“RAHHHH! I’M A BAD GUY SHOOTING EVERYONE AT THE MOVIE THEATER!”
While taking aim at his family with a pool noodle, the sweet, innocent five-year-old shouted those words at his family in the grocery store and pretended to shoot them.
Mortified, his mother went to him, got down on her knees so she’d be level with his round blue eyes and whispered something like “Baby, please don’t pretend like that. Those people that bad man shot got hurt and some of them died. It wasn’t a TV show. It was real.”
The little boy’s eyes filled with fear, and he told his mommy that he was sorry. That he didn’t want that bad man to shoot him or those other people.
His mother hugged him and told him it was okay, and thought about how to further explain something so horrible to her baby.
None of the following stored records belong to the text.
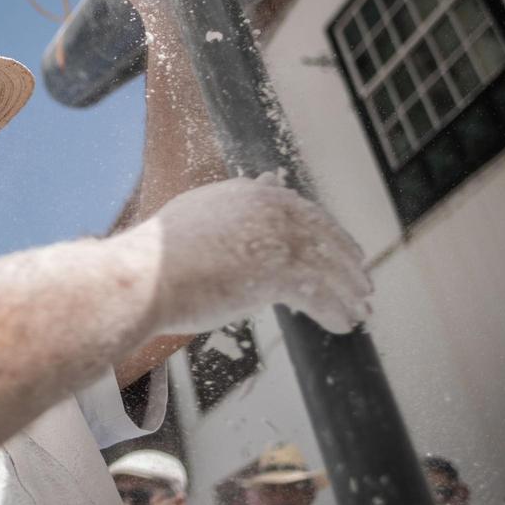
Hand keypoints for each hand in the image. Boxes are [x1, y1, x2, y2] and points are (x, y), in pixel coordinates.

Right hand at [117, 173, 372, 334]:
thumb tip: (271, 179)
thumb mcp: (203, 212)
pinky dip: (335, 311)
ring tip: (359, 311)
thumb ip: (240, 199)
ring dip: (348, 292)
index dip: (328, 234)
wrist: (142, 275)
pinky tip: (343, 325)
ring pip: (327, 268)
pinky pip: (319, 295)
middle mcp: (268, 209)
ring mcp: (275, 239)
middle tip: (363, 284)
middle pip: (323, 237)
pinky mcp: (278, 273)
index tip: (344, 249)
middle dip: (346, 263)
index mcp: (250, 195)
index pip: (303, 211)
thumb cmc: (160, 254)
They’d already had a conversation about the bad man shooting the people in the theater when he saw his mommy’s tears from watching the news a few mornings prior. She struggled with whether to tell him what happened when he asked.
When she decided that she would tell him in the simplest terms she could, his question was the same as everyone else’s. “Why did he do that?”
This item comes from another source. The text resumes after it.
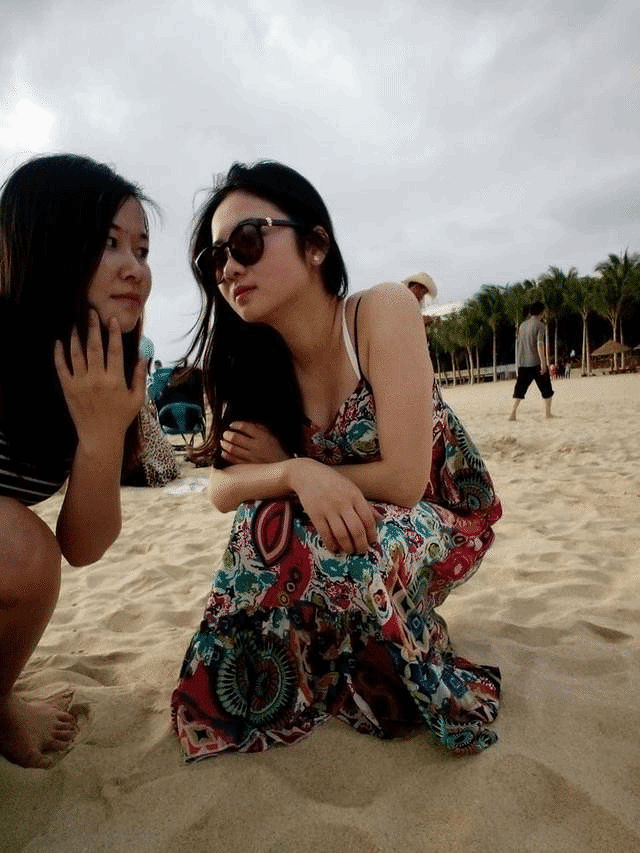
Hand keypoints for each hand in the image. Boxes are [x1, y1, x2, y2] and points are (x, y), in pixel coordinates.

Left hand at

“He is a very bad man and his brain is very sick,” was the only answer she had.
The boy hadn’t wanted to go to camp that morning. He was afraid someone would shoot him there if he did. His mommy told him he would be safe there. She wondered if that were really true after she said it.
Because surely all of the people who were excited to see the midnight showing of a much anticipated movie, something that was supposed to be fun and intrinsically safe, assumed they would be secure from the horrors of a madman’s scheme there.
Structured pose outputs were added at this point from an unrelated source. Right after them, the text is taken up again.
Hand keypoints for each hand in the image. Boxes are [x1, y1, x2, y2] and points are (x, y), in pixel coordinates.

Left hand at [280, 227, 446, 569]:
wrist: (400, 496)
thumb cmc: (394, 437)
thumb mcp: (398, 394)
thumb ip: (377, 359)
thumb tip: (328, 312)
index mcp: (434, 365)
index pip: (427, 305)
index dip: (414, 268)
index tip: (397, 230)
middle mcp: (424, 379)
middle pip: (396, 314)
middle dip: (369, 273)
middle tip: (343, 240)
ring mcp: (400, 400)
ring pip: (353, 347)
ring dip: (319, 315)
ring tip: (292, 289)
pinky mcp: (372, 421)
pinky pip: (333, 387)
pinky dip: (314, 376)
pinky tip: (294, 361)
Other conversations abruptly arose in the following weeks about the Bad Guy With The Sick Brain such that the little boy’s mommy knew that he was still thinking about it. A little boy who hasn’t even been to kindergarten yet, but with a finely honed sense of good and evil archetypes, trying to understand something with which professionals struggle.
“How can you tell if someone has a sick brain?”
“Are those people the Bad Guy With The Sick Brain killed going to come back to life and be zombies?”
“Is the Bad Guy With The Sick Brain’s mommy really sad he hurt those people?”
The answer to the first question was obviously the hardest. Without going into unnecessary details on signs of mental health deterioration that she knew her little boy wouldn’t understand, she told him that you can’t usually just by looking at them. There are, of course, the thousand yard stare and the certain “crazy” look people with imbalanced biochemistries have that his mommy recognizes from personal and professional experience. She knew it would be impossible to explain that to a little boy though.
But when her little boy asked if she would come and get him if someone shot a gun at him, the panic that had been struggling to break free of the cage in her chest threw itself against the bars.
Would it be better to tell him to hide or to run if something like this happened around him?
She told him that if he can’t run as fast as he can away from the Bad Guy With The Sick Brain that he should hide until the Bad Guy goes away.
And then she wrote this story with quivery lips and burning eyes and wondered how to make the Bad Guys With The Sick Brains stop making their mommies so sad.